**WORK ITEM:**
Quote all of the data exactly as given. Skip every picture it contains.

======

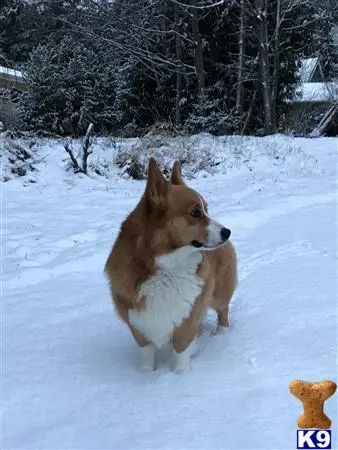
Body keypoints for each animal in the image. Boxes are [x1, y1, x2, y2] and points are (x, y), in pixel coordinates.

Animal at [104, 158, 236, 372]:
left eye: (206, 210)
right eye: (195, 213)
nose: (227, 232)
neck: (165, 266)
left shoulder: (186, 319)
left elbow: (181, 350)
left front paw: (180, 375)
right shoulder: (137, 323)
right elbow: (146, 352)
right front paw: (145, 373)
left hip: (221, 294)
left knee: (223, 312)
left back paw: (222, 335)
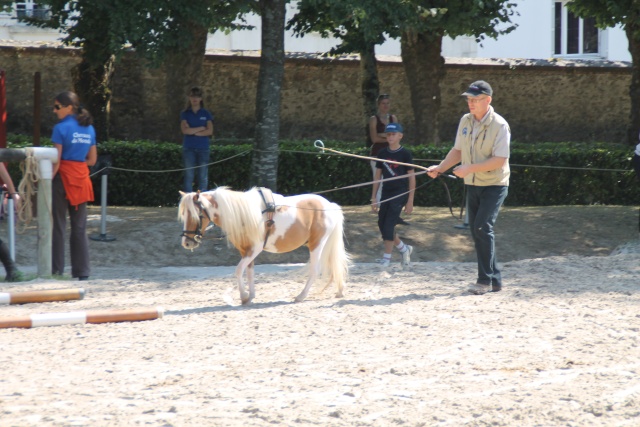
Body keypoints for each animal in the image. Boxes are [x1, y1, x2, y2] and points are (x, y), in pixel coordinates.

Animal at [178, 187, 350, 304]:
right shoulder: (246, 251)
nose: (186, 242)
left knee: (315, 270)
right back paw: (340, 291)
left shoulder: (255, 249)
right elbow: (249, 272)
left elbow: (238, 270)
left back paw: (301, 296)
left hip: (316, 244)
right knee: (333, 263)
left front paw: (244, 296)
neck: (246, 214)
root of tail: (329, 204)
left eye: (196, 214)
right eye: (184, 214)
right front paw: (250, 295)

======

**RESULT OF THIS EXERCISE:**
Body keypoints for each animal in the image. Boxes are [x1, y1, x2, y2] and points are (x, y), in pixel coordinates.

Animal at [104, 158, 236, 372]:
left eye: (206, 210)
right eye: (195, 213)
nose: (227, 232)
neck: (165, 266)
left shoulder: (186, 319)
left elbow: (181, 350)
left front paw: (180, 375)
right shoulder: (137, 323)
right elbow: (146, 352)
right front paw: (145, 373)
left hip: (221, 294)
left knee: (223, 312)
left back paw: (222, 335)
Body keypoints for each animal in the image. Boxes are [x1, y1, x2, y2] and points are (x, y), in pixel coordinates.

Animal at [178, 187, 350, 304]:
right shoulder: (246, 251)
nose: (186, 242)
left knee: (315, 270)
right back paw: (340, 291)
left shoulder: (255, 249)
right elbow: (249, 272)
left elbow: (238, 270)
left back paw: (301, 296)
left hip: (316, 244)
right knee: (333, 263)
left front paw: (244, 296)
neck: (246, 214)
root of tail: (329, 204)
left eye: (196, 214)
right eye: (184, 214)
right front paw: (250, 295)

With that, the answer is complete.